To address the problem of water scarcity in the Mtae Division, two DAAD (German Academic Exchange Service) seminars were held in 2019 and 2020 with experts from East African countries and Germany. Various solutions were identified as necessary to enable communities in Mtae Division to access safe drinking water. In the long run, the Shagayu National Forest has the potential to supply the entire division with water. However, this will require increased funding to deliver the available water through the construction of water tanks at the water source and the installation of water pipes to the villages.
Ibrahim Hussein was born in Longoi, one of the villages without electricity and water in the Usambara Mountains, and studied Resource Management at the University of Bonn from 2010-2012 on a DAAD scholarship. In 2015, Weltweit had supported Ibrahim to realise the project of a local initiative from his home village Longoi. Longoi is one of the six villages mentioned above. At that time, 30,000 trees were planted to rehabilitate the existing water sources and combat soil erosion.
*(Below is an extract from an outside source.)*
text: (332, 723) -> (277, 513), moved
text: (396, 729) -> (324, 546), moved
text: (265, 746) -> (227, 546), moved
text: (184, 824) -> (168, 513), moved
During a project visti, Weltweit e.V. was made aware of the water resources in the Shagayu Forest by the inhabitants of Longoi and during our initial research we quickly understood that the supply of clean water in the region requires a large project with strong partners. We therefore turned to the FH Frankfurt for technical expertise in 2018, which ultimately resulted in a cooperation between the University of Dar es Salaam, the FH Frankfurt, the University of Siegen and the University of Bielefeld, and which led to the expert seminar funded by the DAAD.
In order to put the findings of the expert seminar into practice, it is necessary to build the administrative and technical capacities of the communities to manage the available water sources and sometimes already existing water infrastructures. The second project phase, which started in spring 2021, therefore aims to support the conservation of degraded water sources by planting trees in the selected water sources and community farms, and at the same time to build the capacities of the local communities to manage their water infrastructures by training water experts in the villages.